基于小样本StyleGAN的多类别车损图像生成方法

doi:10.3778/j.issn.1002-8331.2206-0470

摘要/Abstract

摘要： 现有车损图像数据集存在样本量少、多样性不足、分布不均衡等问题，这些问题可通过图像生成缓解。StyleGAN是较新的能生成高分辨率且不失真图像的方法，被证明对医学和人脸图像增强有效，但针对小样本和多样性较强的样本的研究较少。针对车损图像，研究小样本、高样本多样性的条件StyleGAN生成方法。针对有限车损图像样本对抗模型训练过程中影响模型收敛的因素，进行参数分析及优化，在约1?500个样本、128×128分辨率的多类别车损图像数据集上将FID值降低到41.3，解决了传统方法因样本较少导致模型不收敛的问题。在此基础上构建了随机生成、样式混合生成及解耦放缩生成等三种基于对抗模型的多类别车损图像生成方法。基于此三种图像生成方法实现对车损图像训练集的扩增，并通过数值实验证明了其对下游图像分类任务的有效性。研究了生成模型的空间潜向量解耦方法，并分析解耦方向的实际物理含义以及不同图像生成方式对图像分类任务提升效果的差异及原因，对未来进一步提升对抗模型的多类别车损图像生成方法提供了一些线索和依据。数据集与代码已公开于https：//github.com/derby-ding/StyleGAN_cardemage_class。

关键词: 图像生成, 对抗生成网络, 小样本学习, 数据增强

Abstract: Existing multi-class damaged car image datasets have problems such as limited sample number, insufficient and unbalanced class distribution, which can be relieved by image generation.
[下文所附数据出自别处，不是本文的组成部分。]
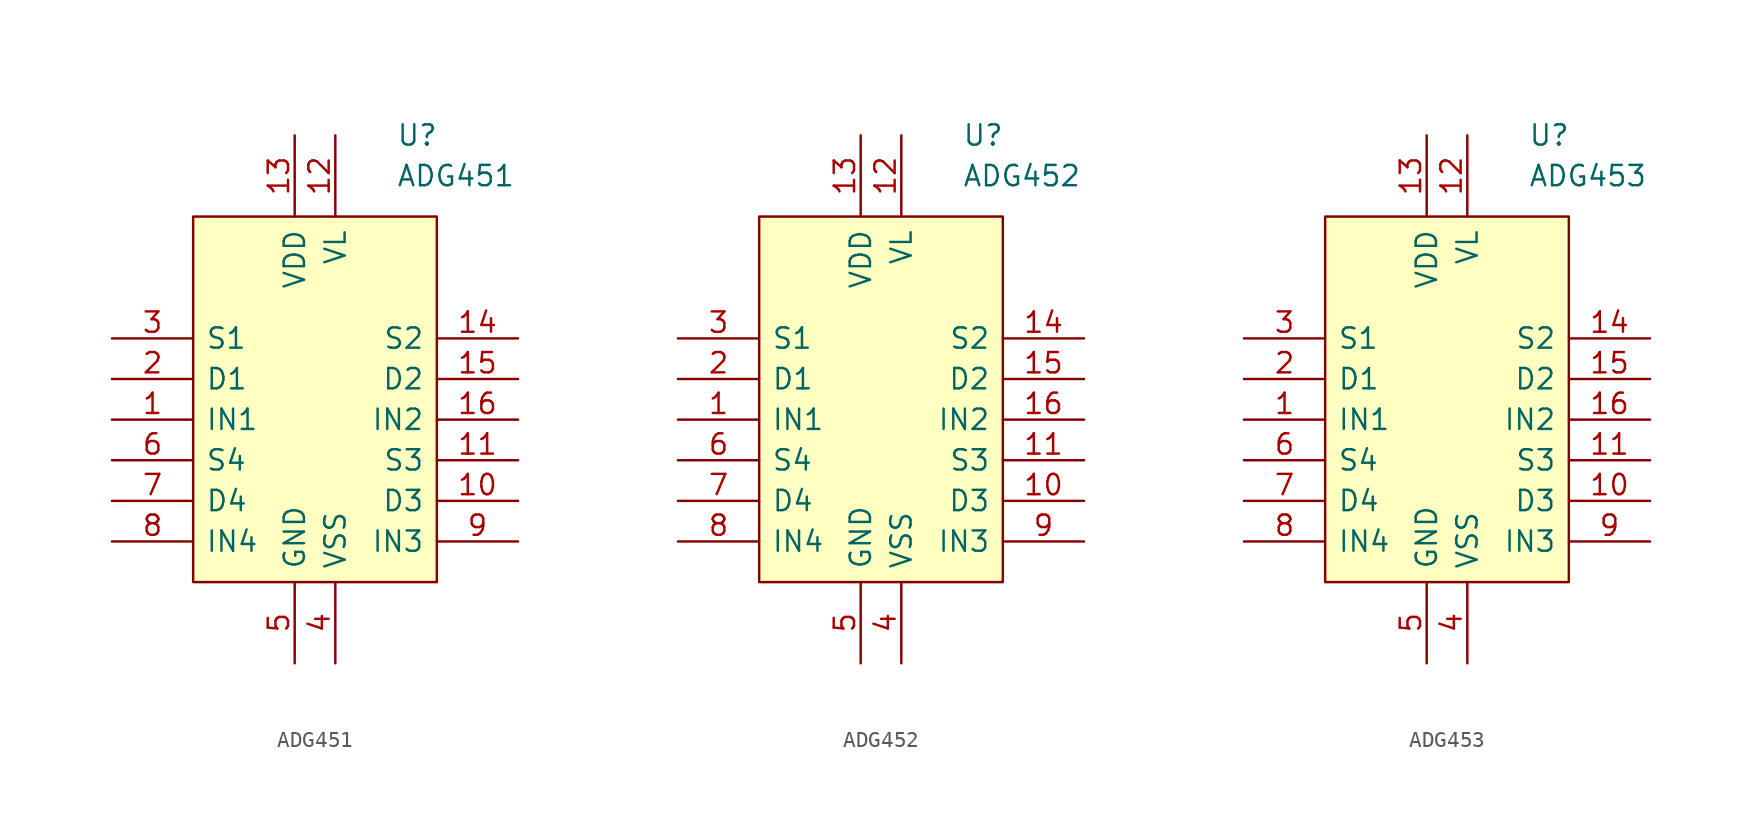
<source format=kicad_sym>
(kicad_symbol_lib
  (version 20220914)
  (generator kicad_symbol_editor)
  (symbol "ADG451"
    (pin_names
      (offset 0.762))
    (property "Reference" "U"
      (at 17.78 7.62 0)
      (effects (font (size 1.27 1.27)) (justify left)))
    (property "Value" "ADG451"
      (at 17.78 5.08 0)
      (effects (font (size 1.27 1.27)) (justify left)))
    (symbol "ADG451_0_0"
      (pin passive line (at 0 -10.16 0) (length 5.08) (name "IN1" (effects (font (size 1.27 1.27)))) (number "1" (effects (font (size 1.27 1.27)))))
      (pin passive line (at 25.4 -15.24 180) (length 5.08) (name "D3" (effects (font (size 1.27 1.27)))) (number "10" (effects (font (size 1.27 1.27)))))
      (pin passive line (at 25.4 -12.7 180) (length 5.08) (name "S3" (effects (font (size 1.27 1.27)))) (number "11" (effects (font (size 1.27 1.27)))))
      (pin passive line (at 13.97 7.62 270) (length 5.08) (name "VL" (effects (font (size 1.27 1.27)))) (number "12" (effects (font (size 1.27 1.27)))))
      (pin passive line (at 11.43 7.62 270) (length 5.08) (name "VDD" (effects (font (size 1.27 1.27)))) (number "13" (effects (font (size 1.27 1.27)))))
      (pin passive line (at 25.4 -5.08 180) (length 5.08) (name "S2" (effects (font (size 1.27 1.27)))) (number "14" (effects (font (size 1.27 1.27)))))
      (pin passive line (at 25.4 -7.62 180) (length 5.08) (name "D2" (effects (font (size 1.27 1.27)))) (number "15" (effects (font (size 1.27 1.27)))))
      (pin passive line (at 25.4 -10.16 180) (length 5.08) (name "IN2" (effects (font (size 1.27 1.27)))) (number "16" (effects (font (size 1.27 1.27)))))
      (pin passive line (at 0 -7.62 0) (length 5.08) (name "D1" (effects (font (size 1.27 1.27)))) (number "2" (effects (font (size 1.27 1.27)))))
      (pin passive line (at 0 -5.08 0) (length 5.08) (name "S1" (effects (font (size 1.27 1.27)))) (number "3" (effects (font (size 1.27 1.27)))))
      (pin passive line (at 13.97 -25.4 90) (length 5.08) (name "VSS" (effects (font (size 1.27 1.27)))) (number "4" (effects (font (size 1.27 1.27)))))
      (pin passive line (at 11.43 -25.4 90) (length 5.08) (name "GND" (effects (font (size 1.27 1.27)))) (number "5" (effects (font (size 1.27 1.27)))))
      (pin passive line (at 0 -12.7 0) (length 5.08) (name "S4" (effects (font (size 1.27 1.27)))) (number "6" (effects (font (size 1.27 1.27)))))
      (pin passive line (at 0 -15.24 0) (length 5.08) (name "D4" (effects (font (size 1.27 1.27)))) (number "7" (effects (font (size 1.27 1.27)))))
      (pin passive line (at 0 -17.78 0) (length 5.08) (name "IN4" (effects (font (size 1.27 1.27)))) (number "8" (effects (font (size 1.27 1.27)))))
      (pin passive line (at 25.4 -17.78 180) (length 5.08) (name "IN3" (effects (font (size 1.27 1.27)))) (number "9" (effects (font (size 1.27 1.27))))))
    (symbol "ADG451_0_1"
      (polyline (pts (xy 5.08 2.54) (xy 20.32 2.54) (xy 20.32 -20.32) (xy 5.08 -20.32) (xy 5.08 2.54)) (stroke (width 0.152) (type default)) (fill (type background)))))
  (symbol "ADG452"
    (pin_names
      (offset 0.762))
    (property "Reference" "U"
      (at 17.78 7.62 0)
      (effects (font (size 1.27 1.27)) (justify left)))
    (property "Value" "ADG452"
      (at 17.78 5.08 0)
      (effects (font (size 1.27 1.27)) (justify left)))
    (symbol "ADG452_0_0"
      (pin passive line (at 0 -10.16 0) (length 5.08) (name "IN1" (effects (font (size 1.27 1.27)))) (number "1" (effects (font (size 1.27 1.27)))))
      (pin passive line (at 25.4 -15.24 180) (length 5.08) (name "D3" (effects (font (size 1.27 1.27)))) (number "10" (effects (font (size 1.27 1.27)))))
      (pin passive line (at 25.4 -12.7 180) (length 5.08) (name "S3" (effects (font (size 1.27 1.27)))) (number "11" (effects (font (size 1.27 1.27)))))
      (pin passive line (at 13.97 7.62 270) (length 5.08) (name "VL" (effects (font (size 1.27 1.27)))) (number "12" (effects (font (size 1.27 1.27)))))
      (pin passive line (at 11.43 7.62 270) (length 5.08) (name "VDD" (effects (font (size 1.27 1.27)))) (number "13" (effects (font (size 1.27 1.27)))))
      (pin passive line (at 25.4 -5.08 180) (length 5.08) (name "S2" (effects (font (size 1.27 1.27)))) (number "14" (effects (font (size 1.27 1.27)))))
      (pin passive line (at 25.4 -7.62 180) (length 5.08) (name "D2" (effects (font (size 1.27 1.27)))) (number "15" (effects (font (size 1.27 1.27)))))
      (pin passive line (at 25.4 -10.16 180) (length 5.08) (name "IN2" (effects (font (size 1.27 1.27)))) (number "16" (effects (font (size 1.27 1.27)))))
      (pin passive line (at 0 -7.62 0) (length 5.08) (name "D1" (effects (font (size 1.27 1.27)))) (number "2" (effects (font (size 1.27 1.27)))))
      (pin passive line (at 0 -5.08 0) (length 5.08) (name "S1" (effects (font (size 1.27 1.27)))) (number "3" (effects (font (size 1.27 1.27)))))
      (pin passive line (at 13.97 -25.4 90) (length 5.08) (name "VSS" (effects (font (size 1.27 1.27)))) (number "4" (effects (font (size 1.27 1.27)))))
      (pin passive line (at 11.43 -25.4 90) (length 5.08) (name "GND" (effects (font (size 1.27 1.27)))) (number "5" (effects (font (size 1.27 1.27)))))
      (pin passive line (at 0 -12.7 0) (length 5.08) (name "S4" (effects (font (size 1.27 1.27)))) (number "6" (effects (font (size 1.27 1.27)))))
      (pin passive line (at 0 -15.24 0) (length 5.08) (name "D4" (effects (font (size 1.27 1.27)))) (number "7" (effects (font (size 1.27 1.27)))))
      (pin passive line (at 0 -17.78 0) (length 5.08) (name "IN4" (effects (font (size 1.27 1.27)))) (number "8" (effects (font (size 1.27 1.27)))))
      (pin passive line (at 25.4 -17.78 180) (length 5.08) (name "IN3" (effects (font (size 1.27 1.27)))) (number "9" (effects (font (size 1.27 1.27))))))
    (symbol "ADG452_0_1"
      (polyline (pts (xy 5.08 2.54) (xy 20.32 2.54) (xy 20.32 -20.32) (xy 5.08 -20.32) (xy 5.08 2.54)) (stroke (width 0.152) (type default)) (fill (type background)))))
  (symbol "ADG453"
    (pin_names
      (offset 0.762))
    (property "Reference" "U"
      (at 17.78 7.62 0)
      (effects (font (size 1.27 1.27)) (justify left)))
    (property "Value" "ADG453"
      (at 17.78 5.08 0)
      (effects (font (size 1.27 1.27)) (justify left)))
    (symbol "ADG453_0_0"
      (pin passive line (at 0 -10.16 0) (length 5.08) (name "IN1" (effects (font (size 1.27 1.27)))) (number "1" (effects (font (size 1.27 1.27)))))
      (pin passive line (at 25.4 -15.24 180) (length 5.08) (name "D3" (effects (font (size 1.27 1.27)))) (number "10" (effects (font (size 1.27 1.27)))))
      (pin passive line (at 25.4 -12.7 180) (length 5.08) (name "S3" (effects (font (size 1.27 1.27)))) (number "11" (effects (font (size 1.27 1.27)))))
      (pin passive line (at 13.97 7.62 270) (length 5.08) (name "VL" (effects (font (size 1.27 1.27)))) (number "12" (effects (font (size 1.27 1.27)))))
      (pin passive line (at 11.43 7.62 270) (length 5.08) (name "VDD" (effects (font (size 1.27 1.27)))) (number "13" (effects (font (size 1.27 1.27)))))
      (pin passive line (at 25.4 -5.08 180) (length 5.08) (name "S2" (effects (font (size 1.27 1.27)))) (number "14" (effects (font (size 1.27 1.27)))))
      (pin passive line (at 25.4 -7.62 180) (length 5.08) (name "D2" (effects (font (size 1.27 1.27)))) (number "15" (effects (font (size 1.27 1.27)))))
      (pin passive line (at 25.4 -10.16 180) (length 5.08) (name "IN2" (effects (font (size 1.27 1.27)))) (number "16" (effects (font (size 1.27 1.27)))))
      (pin passive line (at 0 -7.62 0) (length 5.08) (name "D1" (effects (font (size 1.27 1.27)))) (number "2" (effects (font (size 1.27 1.27)))))
      (pin passive line (at 0 -5.08 0) (length 5.08) (name "S1" (effects (font (size 1.27 1.27)))) (number "3" (effects (font (size 1.27 1.27)))))
      (pin passive line (at 13.97 -25.4 90) (length 5.08) (name "VSS" (effects (font (size 1.27 1.27)))) (number "4" (effects (font (size 1.27 1.27)))))
      (pin passive line (at 11.43 -25.4 90) (length 5.08) (name "GND" (effects (font (size 1.27 1.27)))) (number "5" (effects (font (size 1.27 1.27)))))
      (pin passive line (at 0 -12.7 0) (length 5.08) (name "S4" (effects (font (size 1.27 1.27)))) (number "6" (effects (font (size 1.27 1.27)))))
      (pin passive line (at 0 -15.24 0) (length 5.08) (name "D4" (effects (font (size 1.27 1.27)))) (number "7" (effects (font (size 1.27 1.27)))))
      (pin passive line (at 0 -17.78 0) (length 5.08) (name "IN4" (effects (font (size 1.27 1.27)))) (number "8" (effects (font (size 1.27 1.27)))))
      (pin passive line (at 25.4 -17.78 180) (length 5.08) (name "IN3" (effects (font (size 1.27 1.27)))) (number "9" (effects (font (size 1.27 1.27))))))
    (symbol "ADG453_0_1"
      (polyline (pts (xy 5.08 2.54) (xy 20.32 2.54) (xy 20.32 -20.32) (xy 5.08 -20.32) (xy 5.08 2.54)) (stroke (width 0.152) (type default)) (fill (type background))))))
</source>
StyleGAN can generate new images with high resolution without distortion, and has been proven effective especially on medical and face images, however less research has been done on few-shot learning and high sample diversity. This paper investigates the few shot StyleGAN generation method for car damage images with high sample diversity. It first parametrically analyzes and optimizes those key factors that affect the convergence properties of the adversarial generative models on limited sample number, such that an FID of 41.3 is achieved on 1?500 number of 128×128?pixel damaged car image generation. Based on the general adversarial generative model, it proposes three damaged car image generation models, i.e., random generation, style-based generation and decoupling-based generation schemes. Effectiveness of the generated dataset on improving damaged car image classification is demonstrated by experimental results, which verifies the usefulness of the adversarial generative models. It further investigates latent vector decoupling in the generation space and the actual physical meaning of the decoupling directions. It also analyzes the differences and reasons for the improvement of image classification tasks by different image generation methods. Those analysis results provide insights in the further improvement of the generation models.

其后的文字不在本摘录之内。